**REQUEST:** Each line below should be reproduced without any alteration.

**TASK DATA:**
------

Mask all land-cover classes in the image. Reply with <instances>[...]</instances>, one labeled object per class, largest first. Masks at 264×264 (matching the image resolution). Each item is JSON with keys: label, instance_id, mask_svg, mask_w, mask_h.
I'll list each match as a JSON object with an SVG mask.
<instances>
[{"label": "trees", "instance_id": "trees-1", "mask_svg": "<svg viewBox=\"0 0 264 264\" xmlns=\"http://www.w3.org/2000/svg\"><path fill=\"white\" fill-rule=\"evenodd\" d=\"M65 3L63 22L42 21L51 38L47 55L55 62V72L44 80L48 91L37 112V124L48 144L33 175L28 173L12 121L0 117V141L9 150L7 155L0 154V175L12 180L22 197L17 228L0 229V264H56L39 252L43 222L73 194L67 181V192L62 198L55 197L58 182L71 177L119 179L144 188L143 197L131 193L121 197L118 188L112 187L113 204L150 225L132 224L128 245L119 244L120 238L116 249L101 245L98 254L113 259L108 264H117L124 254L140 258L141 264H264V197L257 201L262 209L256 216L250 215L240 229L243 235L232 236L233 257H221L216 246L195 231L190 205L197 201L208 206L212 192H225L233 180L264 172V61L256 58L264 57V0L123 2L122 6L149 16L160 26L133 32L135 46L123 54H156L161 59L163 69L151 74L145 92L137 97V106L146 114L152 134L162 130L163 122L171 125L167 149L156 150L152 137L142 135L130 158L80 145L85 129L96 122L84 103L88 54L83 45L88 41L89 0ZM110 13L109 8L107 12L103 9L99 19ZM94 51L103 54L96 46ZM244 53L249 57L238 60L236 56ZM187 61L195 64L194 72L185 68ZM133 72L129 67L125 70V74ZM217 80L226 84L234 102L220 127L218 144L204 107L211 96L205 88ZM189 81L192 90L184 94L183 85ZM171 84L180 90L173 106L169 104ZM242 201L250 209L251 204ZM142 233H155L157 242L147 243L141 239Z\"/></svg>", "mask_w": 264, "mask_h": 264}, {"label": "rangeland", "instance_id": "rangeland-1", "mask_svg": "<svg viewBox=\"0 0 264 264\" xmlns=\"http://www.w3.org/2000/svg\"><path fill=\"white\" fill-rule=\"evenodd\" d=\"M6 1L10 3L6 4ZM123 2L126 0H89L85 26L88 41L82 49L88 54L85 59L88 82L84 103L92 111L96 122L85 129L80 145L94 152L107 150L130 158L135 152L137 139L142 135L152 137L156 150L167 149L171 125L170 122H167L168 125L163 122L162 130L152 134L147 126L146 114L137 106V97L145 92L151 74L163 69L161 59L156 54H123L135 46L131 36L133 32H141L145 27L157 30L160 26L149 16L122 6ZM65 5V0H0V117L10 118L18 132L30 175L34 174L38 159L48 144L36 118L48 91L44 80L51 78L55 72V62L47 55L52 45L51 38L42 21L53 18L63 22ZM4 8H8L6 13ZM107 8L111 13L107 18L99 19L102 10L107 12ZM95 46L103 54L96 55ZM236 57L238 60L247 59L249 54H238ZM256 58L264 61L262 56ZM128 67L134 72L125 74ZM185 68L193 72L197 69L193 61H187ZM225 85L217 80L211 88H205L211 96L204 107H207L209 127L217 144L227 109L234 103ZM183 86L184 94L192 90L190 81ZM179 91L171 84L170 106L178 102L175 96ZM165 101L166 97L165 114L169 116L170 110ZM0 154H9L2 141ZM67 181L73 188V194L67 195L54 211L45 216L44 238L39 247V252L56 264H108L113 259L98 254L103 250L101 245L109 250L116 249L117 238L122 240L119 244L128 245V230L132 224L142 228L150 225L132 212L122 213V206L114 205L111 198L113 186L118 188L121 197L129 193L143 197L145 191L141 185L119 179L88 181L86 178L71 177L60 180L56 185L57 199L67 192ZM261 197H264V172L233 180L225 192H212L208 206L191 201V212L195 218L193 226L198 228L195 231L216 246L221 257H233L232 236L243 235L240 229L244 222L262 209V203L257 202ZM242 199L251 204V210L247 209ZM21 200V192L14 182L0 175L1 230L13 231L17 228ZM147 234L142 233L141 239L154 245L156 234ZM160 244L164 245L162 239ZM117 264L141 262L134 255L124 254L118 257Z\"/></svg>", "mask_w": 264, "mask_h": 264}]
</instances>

------

**EXERCISE SOLUTION:**
Mask all land-cover classes in the image. Reply with <instances>[...]</instances>, one labeled object per class, largest first. Masks at 264×264 (matching the image resolution). Each item is JSON with keys: label, instance_id, mask_svg, mask_w, mask_h.
I'll list each match as a JSON object with an SVG mask.
<instances>
[{"label": "trees", "instance_id": "trees-1", "mask_svg": "<svg viewBox=\"0 0 264 264\" xmlns=\"http://www.w3.org/2000/svg\"><path fill=\"white\" fill-rule=\"evenodd\" d=\"M65 3L63 22L42 21L51 38L47 55L55 62V72L44 80L48 91L37 112V124L48 144L33 175L28 173L12 121L0 117V141L9 150L7 155L0 154V175L12 180L22 197L17 228L0 229V264H56L39 252L43 222L73 194L67 181V192L62 198L55 197L58 182L71 177L119 179L144 188L143 197L131 193L121 197L118 188L112 187L113 204L150 225L132 224L128 245L119 244L120 238L116 249L101 245L98 254L113 259L108 264H117L124 254L140 258L141 264H264V197L257 201L262 209L256 216L250 215L240 229L243 235L232 236L233 257H221L216 246L195 231L190 205L197 201L208 206L212 192H225L233 180L264 172V61L256 58L264 57V0L123 2L122 6L149 16L160 26L133 32L135 46L123 54H156L161 59L163 69L151 74L145 92L137 97V106L146 114L152 134L162 130L163 122L171 125L167 149L156 150L152 137L142 135L130 158L80 145L85 129L96 122L84 103L88 54L83 45L88 41L89 0ZM110 13L109 8L107 12L103 9L99 19ZM94 51L103 54L96 46ZM244 53L249 57L238 60L236 56ZM187 61L195 64L194 72L185 68ZM133 72L129 67L125 70V74ZM217 80L226 84L234 102L220 127L218 144L204 107L211 96L205 88ZM189 81L192 90L184 94L183 85ZM171 84L180 90L173 106L169 104ZM242 201L250 209L251 204ZM142 233H155L157 242L147 243L141 239Z\"/></svg>", "mask_w": 264, "mask_h": 264}, {"label": "rangeland", "instance_id": "rangeland-1", "mask_svg": "<svg viewBox=\"0 0 264 264\" xmlns=\"http://www.w3.org/2000/svg\"><path fill=\"white\" fill-rule=\"evenodd\" d=\"M6 1L10 3L6 4ZM123 2L126 0H89L85 26L88 41L82 49L88 54L85 59L88 82L84 103L92 111L96 122L85 129L80 145L94 152L107 150L130 158L135 152L137 139L142 135L152 137L156 150L167 149L171 125L170 122H167L168 125L163 122L162 130L152 134L147 126L146 114L137 106V97L145 92L151 74L163 69L161 59L156 54H123L135 46L131 36L133 32H141L145 27L157 30L160 26L149 16L122 6ZM65 5V0H0V117L10 118L18 132L30 175L34 174L38 159L48 144L36 118L48 91L44 80L51 78L55 72V62L47 55L52 45L51 38L42 21L53 18L63 22ZM4 8H8L6 13ZM107 8L111 13L107 18L99 19L102 10L107 12ZM95 46L103 54L96 55ZM236 57L238 60L247 59L249 54H238ZM256 58L264 61L262 56ZM128 67L134 72L125 74ZM185 68L193 72L197 69L193 61H187ZM225 85L217 80L211 88H205L211 96L204 107H207L209 127L217 144L227 109L234 103ZM183 86L184 94L192 90L190 81ZM179 91L171 84L170 106L178 102L175 96ZM165 101L166 97L165 114L169 116L170 110ZM0 154H9L2 141ZM67 181L73 188V194L67 195L54 211L45 216L44 238L39 247V252L56 264H108L113 259L98 254L103 250L101 245L109 250L116 249L117 238L122 240L119 244L128 245V230L132 224L142 228L150 225L132 212L122 213V206L114 205L111 198L113 186L118 188L121 197L129 193L143 197L145 191L141 185L119 179L88 181L86 178L71 177L60 180L56 185L57 199L67 192ZM261 197H264V172L233 180L225 192H212L208 206L191 201V212L195 218L193 226L198 228L195 231L216 246L221 257H233L232 236L243 235L240 229L244 222L262 209V203L257 202ZM242 199L251 204V210L247 209ZM21 200V192L14 182L0 175L1 230L13 231L17 228ZM147 234L142 233L141 239L154 245L156 234ZM160 244L164 245L162 239ZM117 264L141 262L134 255L124 254L118 257Z\"/></svg>", "mask_w": 264, "mask_h": 264}]
</instances>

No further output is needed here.